Image and design file data
****************************************

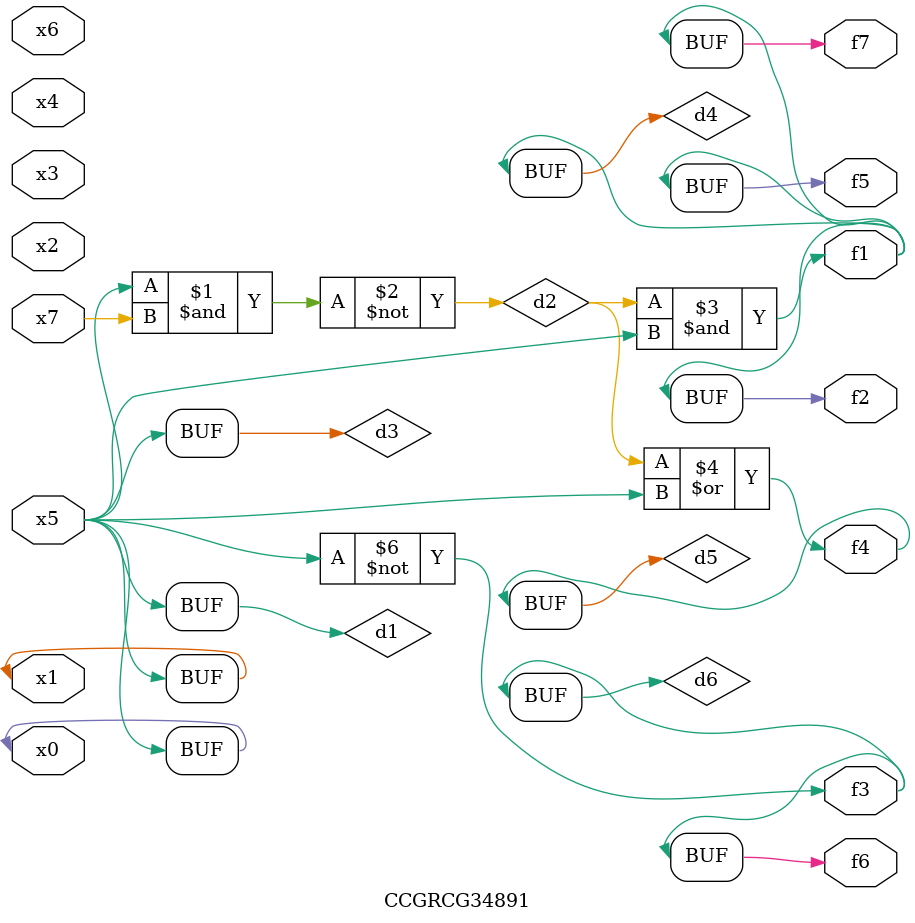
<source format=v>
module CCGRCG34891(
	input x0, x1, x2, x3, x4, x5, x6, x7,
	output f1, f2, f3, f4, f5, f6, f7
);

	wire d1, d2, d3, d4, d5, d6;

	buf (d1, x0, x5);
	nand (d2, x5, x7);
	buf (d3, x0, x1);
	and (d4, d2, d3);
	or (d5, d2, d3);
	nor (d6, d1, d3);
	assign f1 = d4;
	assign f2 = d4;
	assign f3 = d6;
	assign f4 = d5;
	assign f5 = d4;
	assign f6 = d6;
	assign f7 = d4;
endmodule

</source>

****************************************

Each record above has to be written out again in full, but its pictures must not be.

<source format=v>
module CCGRCG34891(
	input x0, x1, x2, x3, x4, x5, x6, x7,
	output f1, f2, f3, f4, f5, f6, f7
);

	wire d1, d2, d3, d4, d5, d6;

	buf (d1, x0, x5);
	nand (d2, x5, x7);
	buf (d3, x0, x1);
	and (d4, d2, d3);
	or (d5, d2, d3);
	nor (d6, d1, d3);
	assign f1 = d4;
	assign f2 = d4;
	assign f3 = d6;
	assign f4 = d5;
	assign f5 = d4;
	assign f6 = d6;
	assign f7 = d4;
endmodule

</source>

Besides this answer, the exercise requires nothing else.